Phoenix Opens for Business 1994
The Northridge earthquake struck the San Fernando Valley of metropolitan Los Angeles early on January 17th, 1994, while most people were still at home. It was one of the more violent quakes to hit Los Angeles. At least 60 people were killed, and the quake had the highest ground acceleration ever recorded in a North American city. California State University at Northridge was directly across from the bishop's residence, and parts of the collapsed parking garage landed in Bishop Kuzma's driveway. Damage was extensive for the eparchy: the earthquake wrecked the Van Nuys pastoral center, and damaged buildings at the cathedral complex, including the church itself. Files and religious items could only be removed from the pastoral center in brief visits supervised by safety officials, and the building was a total loss.
Ironically, Bishop George had been pondering a move out of Van Nuys to a city that would provide better air connections for the clergy and better facilities for the eparchy. As he remarked, instead of God giving him a nudge in the right direction, "He used a sledgehammer to get our attention." Kuzma and the consultors met to consider moving to either to Las Vegas or Phoenix. Phoenix was chosen because of the size of available buildings at the complex at the parish that would provide immediate office and living space, and the availability of convenient air travel for the clergy of the far-flung eparchy. Saint Mary's church in Van Nuys became the proto-cathedral, and Saint Stephen's Church would eventually be elevated to cathedral status.

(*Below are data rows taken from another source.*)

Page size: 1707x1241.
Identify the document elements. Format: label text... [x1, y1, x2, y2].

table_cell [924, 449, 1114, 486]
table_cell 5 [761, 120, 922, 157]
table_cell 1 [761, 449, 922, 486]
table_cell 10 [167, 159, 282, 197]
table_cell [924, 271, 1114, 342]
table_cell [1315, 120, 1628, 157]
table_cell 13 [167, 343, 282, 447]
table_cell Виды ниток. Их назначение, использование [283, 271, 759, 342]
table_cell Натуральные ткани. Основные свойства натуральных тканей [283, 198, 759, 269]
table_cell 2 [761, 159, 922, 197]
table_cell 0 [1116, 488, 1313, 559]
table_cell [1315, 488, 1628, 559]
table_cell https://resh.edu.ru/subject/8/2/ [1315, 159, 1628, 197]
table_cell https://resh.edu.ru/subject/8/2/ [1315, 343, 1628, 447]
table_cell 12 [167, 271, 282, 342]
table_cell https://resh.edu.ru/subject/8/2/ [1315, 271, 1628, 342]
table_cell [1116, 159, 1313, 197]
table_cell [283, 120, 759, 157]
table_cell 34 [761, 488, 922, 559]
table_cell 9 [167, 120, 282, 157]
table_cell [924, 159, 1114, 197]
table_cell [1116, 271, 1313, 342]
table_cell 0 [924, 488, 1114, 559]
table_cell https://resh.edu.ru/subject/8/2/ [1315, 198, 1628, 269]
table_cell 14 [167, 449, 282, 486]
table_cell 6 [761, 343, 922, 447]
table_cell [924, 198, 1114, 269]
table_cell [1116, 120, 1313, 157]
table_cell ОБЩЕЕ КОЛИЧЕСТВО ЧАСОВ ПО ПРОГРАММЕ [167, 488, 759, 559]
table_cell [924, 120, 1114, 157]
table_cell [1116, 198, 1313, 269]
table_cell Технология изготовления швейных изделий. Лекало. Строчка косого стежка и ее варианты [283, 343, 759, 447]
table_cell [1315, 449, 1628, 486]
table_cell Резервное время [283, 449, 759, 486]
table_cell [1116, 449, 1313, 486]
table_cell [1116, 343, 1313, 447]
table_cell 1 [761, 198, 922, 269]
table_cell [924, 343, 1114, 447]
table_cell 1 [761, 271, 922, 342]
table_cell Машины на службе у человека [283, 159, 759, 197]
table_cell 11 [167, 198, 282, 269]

Another action was the creation of a monastery. Holy Resurrection monastery was founded in 1995. The first monks came from Australia and America. Kuzma purchased a closed Roman Catholic religious house in Newberry Springs, California, as their new home. Pilgrimages in honor of Our Lady, Seeker of the Lost, were initiated. In 2005, the monks petitioned to be accepted by the Romanian Catholic Eparchy of Canton and moved to Wisconsin. Fortunately, Father Stanichar had bought six acres of land in 1980 to be used as a future monastery. Duchovny Dom opened as an eparchial monastery in 2016.
After a decade of parochial growth, Kuzma retired in 2000 and was followed by His Emminence William Charles Skurla, future Metropolitan Archbishop, in 2002; he had served in Tucson for several years. The eparchy then contained 3,016 registered parishioners worshipping in nineteen parishes and missions. Growth continued in his administration, with annual clergy weeks and retreats along with parish programs.
Skurla was transferred to Passaic in 2007, following Bishop Pataki. He was succeeded by His Grace Gerald Dino. During Dino's administration, the diocese's permanent move to Phoenix was settled, with a name change. The Holy Protection of Mary Byzantine Catholic Eparchy of Phoenix was canonically founded on December 18th, 2009. Once again, the ancient title of the mother eparchy of Mukachevo was used in America. The eparchy continued to grow, with new vocations to the priesthood and diaconate, and the founding of Duchovny Dom. Dino was succeeded by the Most Reverend John Pazak, CSSR, in 2016. The Most Reverend Thomas J. Olmsted, the Latin bishop of Phoenix, was named the apostolic administrator sede plena in 2018. Pazak retired in 2021.
On January 23rd, 2023, Pope Francis named the Most Rev. Kurt Burnette apostolic administrator sede vacante.